Embedding payments into a vehicle’s infotainment system solves several problems, Eden said. Specifically, transponders operate on a radio frequency band that’s congested and therefore prone to interference. Additionally, tolling infrastructure is aging and extremely expensive to maintain and replace, Eden said, citing overhead gantries and roadway sensors to detect vehicles.
“Going to an in-car payment system, the car knows what it is. It knows where it is. It knows the customer data,” said Eden, who co-founded Delaware-based E-ZPass Interagency Group, the nation’s largest tolling system, in 1987. The E-ZPass program serves 35 million customer accounts in 20 states, collecting $13.8 billion in electronic toll payments.
Switching from the current system of gantries, transponders and sensors will lead to tens of millions of dollars in infrastructure savings, he said. That savings, in turn, can be allocated to other aspects of transportation infrastructure, such as better highways, he said.
“If you don't have the transportation infrastructure, then you don't attract industry and the jobs go away,” Eden noted. “This system is just trying to make that easier.”
Volvo is developing the tolling app and plans to make it available for free to other automakers that use Google for their infotainment systems, Jim Nichols, Volvo’s vice president of product technology and consumer offer, said last week in an interview. Those manufacturers include Ford Motor, General Motors, Honda Motor and Nissan Motor.

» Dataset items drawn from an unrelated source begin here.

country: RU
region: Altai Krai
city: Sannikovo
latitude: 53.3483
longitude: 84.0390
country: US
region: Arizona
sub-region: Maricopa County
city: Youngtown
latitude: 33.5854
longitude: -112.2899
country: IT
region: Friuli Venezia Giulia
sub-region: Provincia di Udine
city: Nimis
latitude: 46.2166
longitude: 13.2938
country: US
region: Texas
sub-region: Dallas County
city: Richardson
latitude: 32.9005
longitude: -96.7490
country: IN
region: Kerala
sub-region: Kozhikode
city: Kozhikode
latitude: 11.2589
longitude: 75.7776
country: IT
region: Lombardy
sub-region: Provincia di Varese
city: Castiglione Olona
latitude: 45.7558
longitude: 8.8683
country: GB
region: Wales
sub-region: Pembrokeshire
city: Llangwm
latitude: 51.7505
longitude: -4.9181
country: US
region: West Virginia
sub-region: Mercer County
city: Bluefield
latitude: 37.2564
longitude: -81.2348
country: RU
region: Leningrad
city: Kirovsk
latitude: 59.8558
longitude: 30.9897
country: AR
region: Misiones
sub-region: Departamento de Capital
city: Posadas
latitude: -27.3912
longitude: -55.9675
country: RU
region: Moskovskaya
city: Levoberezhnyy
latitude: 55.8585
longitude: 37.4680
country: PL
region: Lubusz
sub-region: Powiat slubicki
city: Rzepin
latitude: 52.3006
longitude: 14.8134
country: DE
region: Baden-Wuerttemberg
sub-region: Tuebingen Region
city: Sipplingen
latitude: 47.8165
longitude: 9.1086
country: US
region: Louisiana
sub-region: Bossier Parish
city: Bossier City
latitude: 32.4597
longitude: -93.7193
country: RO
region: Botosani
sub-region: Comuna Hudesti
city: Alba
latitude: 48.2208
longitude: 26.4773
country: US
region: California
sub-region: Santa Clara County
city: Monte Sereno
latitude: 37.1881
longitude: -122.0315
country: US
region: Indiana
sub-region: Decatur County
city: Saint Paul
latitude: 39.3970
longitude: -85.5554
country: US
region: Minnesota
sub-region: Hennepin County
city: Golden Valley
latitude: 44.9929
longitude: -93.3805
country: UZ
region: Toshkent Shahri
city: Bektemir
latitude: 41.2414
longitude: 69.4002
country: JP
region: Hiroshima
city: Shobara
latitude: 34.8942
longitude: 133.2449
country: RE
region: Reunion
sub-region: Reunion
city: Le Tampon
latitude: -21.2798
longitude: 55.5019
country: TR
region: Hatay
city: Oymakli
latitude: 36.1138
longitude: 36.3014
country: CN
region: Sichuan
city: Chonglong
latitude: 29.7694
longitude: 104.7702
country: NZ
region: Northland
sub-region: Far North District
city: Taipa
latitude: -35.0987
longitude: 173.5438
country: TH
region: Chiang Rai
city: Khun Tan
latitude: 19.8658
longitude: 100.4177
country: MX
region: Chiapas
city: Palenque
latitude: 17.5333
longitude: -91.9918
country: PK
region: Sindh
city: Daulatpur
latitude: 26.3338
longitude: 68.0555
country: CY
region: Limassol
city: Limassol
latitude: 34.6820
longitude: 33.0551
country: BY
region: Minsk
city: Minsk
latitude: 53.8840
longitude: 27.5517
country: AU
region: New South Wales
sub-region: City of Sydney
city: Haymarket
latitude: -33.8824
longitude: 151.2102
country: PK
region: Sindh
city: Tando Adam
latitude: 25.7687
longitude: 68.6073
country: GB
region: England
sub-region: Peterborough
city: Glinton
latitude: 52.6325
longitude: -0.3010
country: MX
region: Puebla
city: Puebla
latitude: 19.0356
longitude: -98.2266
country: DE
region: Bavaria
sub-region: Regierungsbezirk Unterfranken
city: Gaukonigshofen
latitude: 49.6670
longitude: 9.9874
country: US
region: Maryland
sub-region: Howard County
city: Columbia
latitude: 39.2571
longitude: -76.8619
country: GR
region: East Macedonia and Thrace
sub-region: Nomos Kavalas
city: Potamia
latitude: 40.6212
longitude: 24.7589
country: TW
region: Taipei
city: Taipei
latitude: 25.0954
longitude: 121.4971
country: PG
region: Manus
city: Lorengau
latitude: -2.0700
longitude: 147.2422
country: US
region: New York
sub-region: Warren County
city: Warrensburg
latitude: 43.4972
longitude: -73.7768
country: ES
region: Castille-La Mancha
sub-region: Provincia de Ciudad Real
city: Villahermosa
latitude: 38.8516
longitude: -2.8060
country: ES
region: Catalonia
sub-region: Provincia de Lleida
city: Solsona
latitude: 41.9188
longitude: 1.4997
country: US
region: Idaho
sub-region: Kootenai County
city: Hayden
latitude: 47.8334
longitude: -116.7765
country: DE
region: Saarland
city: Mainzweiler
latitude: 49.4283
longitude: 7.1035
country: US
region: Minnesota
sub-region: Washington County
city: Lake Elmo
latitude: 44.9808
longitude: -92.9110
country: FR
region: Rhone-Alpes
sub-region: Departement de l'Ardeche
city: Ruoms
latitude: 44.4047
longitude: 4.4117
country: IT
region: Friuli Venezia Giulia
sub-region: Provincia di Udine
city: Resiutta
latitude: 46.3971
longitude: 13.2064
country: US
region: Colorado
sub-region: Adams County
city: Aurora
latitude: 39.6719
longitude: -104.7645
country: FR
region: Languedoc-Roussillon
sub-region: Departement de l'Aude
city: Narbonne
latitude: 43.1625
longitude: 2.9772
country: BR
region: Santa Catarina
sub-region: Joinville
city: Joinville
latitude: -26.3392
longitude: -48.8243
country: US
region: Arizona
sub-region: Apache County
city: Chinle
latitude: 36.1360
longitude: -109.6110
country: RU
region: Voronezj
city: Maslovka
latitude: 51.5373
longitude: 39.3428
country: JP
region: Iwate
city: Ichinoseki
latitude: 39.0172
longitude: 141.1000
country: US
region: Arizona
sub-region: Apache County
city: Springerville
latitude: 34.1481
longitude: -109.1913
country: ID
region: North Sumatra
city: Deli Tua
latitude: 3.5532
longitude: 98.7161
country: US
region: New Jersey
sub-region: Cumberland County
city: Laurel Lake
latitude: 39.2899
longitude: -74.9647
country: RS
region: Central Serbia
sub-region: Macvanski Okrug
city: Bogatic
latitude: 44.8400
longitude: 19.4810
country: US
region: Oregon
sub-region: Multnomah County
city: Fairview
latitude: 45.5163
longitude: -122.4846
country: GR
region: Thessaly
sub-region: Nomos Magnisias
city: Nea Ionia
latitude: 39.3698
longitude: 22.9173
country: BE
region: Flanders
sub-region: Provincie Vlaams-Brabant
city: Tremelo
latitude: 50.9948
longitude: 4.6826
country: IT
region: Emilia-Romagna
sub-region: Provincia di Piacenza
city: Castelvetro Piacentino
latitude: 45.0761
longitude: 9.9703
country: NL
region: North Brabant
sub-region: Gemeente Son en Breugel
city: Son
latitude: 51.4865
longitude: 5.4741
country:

“It shouldn't be a different app for every different car because it’s inefficient for NCTA,” he said. “NCTA kind of opened up this innovation, so we came to the table and said, ‘We're not going to put it in a walled garden.’”
Over the past two years, embedded payment technology has been incorporated by Mercedes-Benz for cars sold in Germany, where the in-car systems can pay for fuel at 3,600 gas stations. About 500,000 BMW drivers in Germany can use that automaker’s version of the technology to pay at gas pumps and parking meters.
Ford, GM, Honda and Nissan did not respond to inquiries about their interest in adding the payments technology.
“What it comes down to is, how can we provide a better experience for the customer, an experience that’s better than what is currently available today?” Nichols said of pay-by-car. “Tolling is probably the biggest no-brainer, because it's a transaction that happens while the vehicle is moving.”
Giving drivers the ability to pay at a Starbucks drive-thru isn’t a priority for Volvo, Nichols said.
What’s more interesting to the Swedish automaker, he said, is that abandoning the transponder system could allow the carmaker to experiment with different windshield coatings that presently would interfere with reading a transponder. But the Starbucks example is “in the realm of possibility,” Nichols said.
“That’s where you have a company like Mastercard that is working on the infrastructure and the use case, and if the customer comes to us and we can show that it’s a more convenient way to do it via the car, we would certainly entertain it,” Nichols said.
The pilot is part of a broader global strategy to create frictionless urban mobility solutions, Chapin Flynn, Mastercard’s global urban mobility lead, said in a press release about the pilot.
The card network’s vision for the evolution of embedded auto payments is far-reaching: Flynn expects the systems will eventually tie into artificial intelligence in the car, wherein a motorist could have their car order a beverage at the next coffee shop. The system would then calculate the arrival time to ensure the driver arrives to a hot cup of joe.
“You just pull up, your car has already taken care of the order and the payment, and it’s ready to go,” Flynn said in the statement.